» BRIEF: Quote the lines below from the very beginning through the line holding "entreprises du monde.", inclusive, and omit the pictures.

──────────

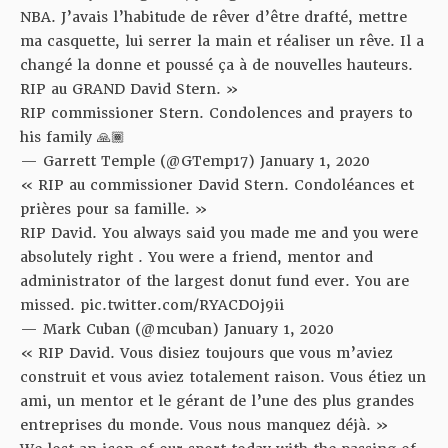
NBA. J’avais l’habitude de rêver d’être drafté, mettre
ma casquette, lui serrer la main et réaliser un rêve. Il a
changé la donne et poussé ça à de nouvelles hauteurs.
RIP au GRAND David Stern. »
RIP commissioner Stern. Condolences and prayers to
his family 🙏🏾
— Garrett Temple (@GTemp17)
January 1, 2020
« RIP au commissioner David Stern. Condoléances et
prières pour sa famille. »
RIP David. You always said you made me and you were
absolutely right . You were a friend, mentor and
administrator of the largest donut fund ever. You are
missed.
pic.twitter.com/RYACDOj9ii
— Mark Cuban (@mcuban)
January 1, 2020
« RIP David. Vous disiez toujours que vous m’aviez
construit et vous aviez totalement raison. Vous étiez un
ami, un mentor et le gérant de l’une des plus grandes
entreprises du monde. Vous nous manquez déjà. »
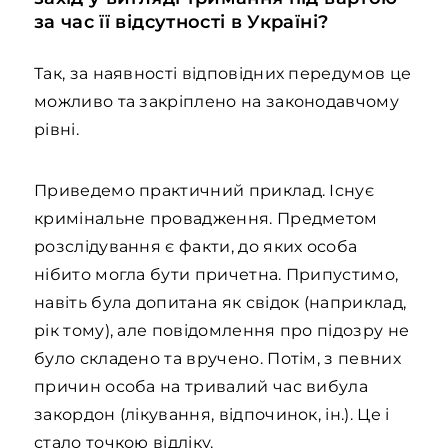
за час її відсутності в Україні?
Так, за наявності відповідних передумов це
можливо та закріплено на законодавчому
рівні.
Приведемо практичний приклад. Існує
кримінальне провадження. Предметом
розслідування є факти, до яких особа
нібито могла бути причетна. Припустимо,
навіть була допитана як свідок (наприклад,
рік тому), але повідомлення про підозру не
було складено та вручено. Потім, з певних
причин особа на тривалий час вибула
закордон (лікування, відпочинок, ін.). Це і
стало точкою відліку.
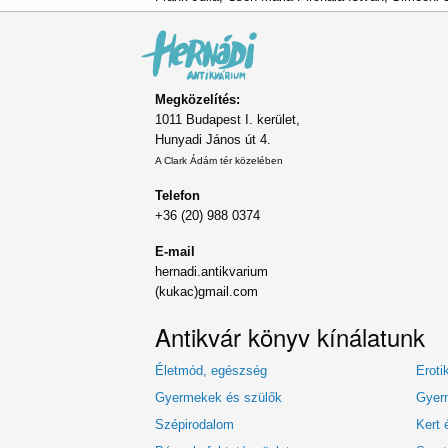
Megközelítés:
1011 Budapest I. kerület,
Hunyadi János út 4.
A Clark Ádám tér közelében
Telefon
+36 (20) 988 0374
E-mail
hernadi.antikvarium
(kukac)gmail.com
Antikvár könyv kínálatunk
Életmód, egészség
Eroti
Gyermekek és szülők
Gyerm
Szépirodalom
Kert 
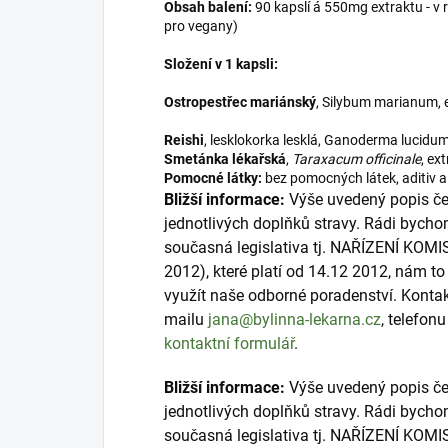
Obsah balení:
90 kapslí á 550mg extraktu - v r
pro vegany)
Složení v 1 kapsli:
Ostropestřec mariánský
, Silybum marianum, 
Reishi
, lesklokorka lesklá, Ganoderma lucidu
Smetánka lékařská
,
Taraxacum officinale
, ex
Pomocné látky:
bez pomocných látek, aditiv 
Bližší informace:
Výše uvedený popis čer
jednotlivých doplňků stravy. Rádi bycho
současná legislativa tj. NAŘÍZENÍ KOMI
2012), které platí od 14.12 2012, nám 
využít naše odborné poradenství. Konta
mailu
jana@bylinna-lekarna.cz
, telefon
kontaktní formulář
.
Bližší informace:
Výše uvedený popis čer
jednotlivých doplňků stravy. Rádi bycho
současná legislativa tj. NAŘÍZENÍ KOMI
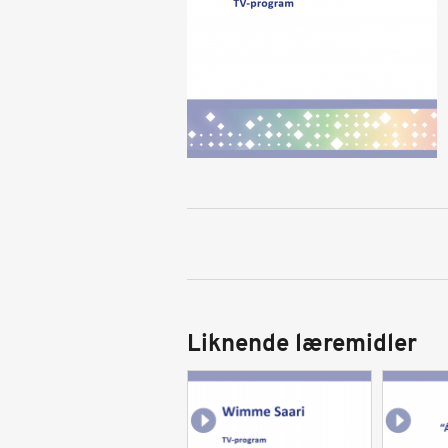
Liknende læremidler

──────────

» TASK ANSWER:
NBA. J’avais l’habitude de rêver d’être drafté, mettre
ma casquette, lui serrer la main et réaliser un rêve. Il a
changé la donne et poussé ça à de nouvelles hauteurs.
RIP au GRAND David Stern. »
RIP commissioner Stern. Condolences and prayers to
his family 🙏🏾
— Garrett Temple (@GTemp17)
January 1, 2020
« RIP au commissioner David Stern. Condoléances et
prières pour sa famille. »
RIP David. You always said you made me and you were
absolutely right . You were a friend, mentor and
administrator of the largest donut fund ever. You are
missed.
pic.twitter.com/RYACDOj9ii
— Mark Cuban (@mcuban)
January 1, 2020
« RIP David. Vous disiez toujours que vous m’aviez
construit et vous aviez totalement raison. Vous étiez un
ami, un mentor et le gérant de l’une des plus grandes
entreprises du monde. Vous nous manquez déjà. »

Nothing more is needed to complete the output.